How to Read Moving Average
A moving average is a widely used indicator in technical analysis and day trading. Moving averages help to smooth the price data in a chart, and can be used to help identify price trends or identify potential support and resistance levels while trading.
There are two main types of moving averages: Simple Moving Averages and Exponential Moving Averages – SMA and EMA for short.
Simple Moving Averages are also referred to as arithmetic moving averages. To calculate an SMA, you take the sum of the closing prices over a given period of days, then divide it by the number of days in that period. For example, for a 5-day SMA, just take the sum of the closing price data over the last 5 days, then divide it by 5. And since it’s a MOVING average, it’s constantly updated: old data is removed when new data becomes available. If your SMA is based on a short time frame, it’ll be more volatile but it will closely follow the source data. And if you base your SMA on a long time frame, it displays a smoother moving average.

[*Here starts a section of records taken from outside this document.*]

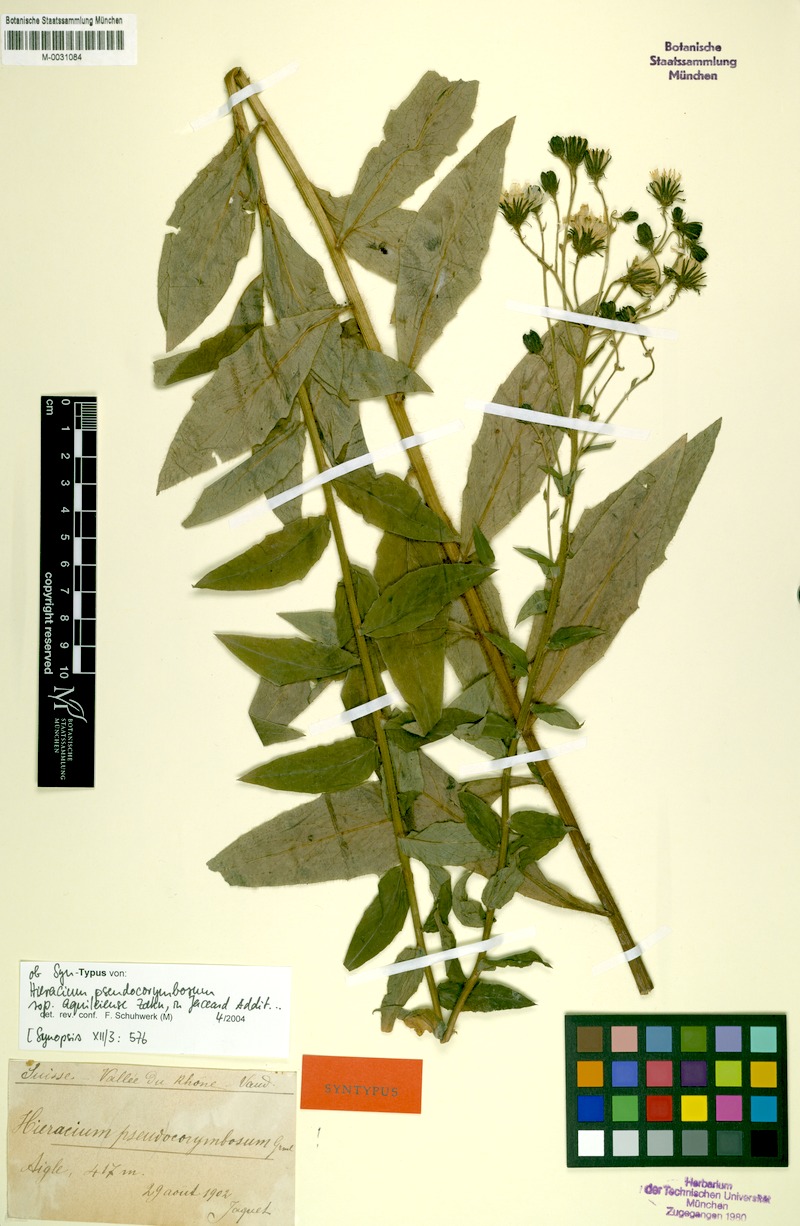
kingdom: Plantae
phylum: Tracheophyta
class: Magnoliopsida
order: Asterales
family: Asteraceae
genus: Hieracium
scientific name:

Exponential Moving Averages, also called “exponentially weighted moving averages,” work a little differently from Simple Moving Averages. EMAs place greater weight on the most recent data points than SMAs, which means they react more significantly to recent price movements.
Both kinds of moving averages are calculated using data from previous days, making them “lagging indicators” — in other words, they only display changes that have already occurred. Because of that, traders and analysts commonly use moving averages alongside other kinds of indicators to get the best understanding of market trends.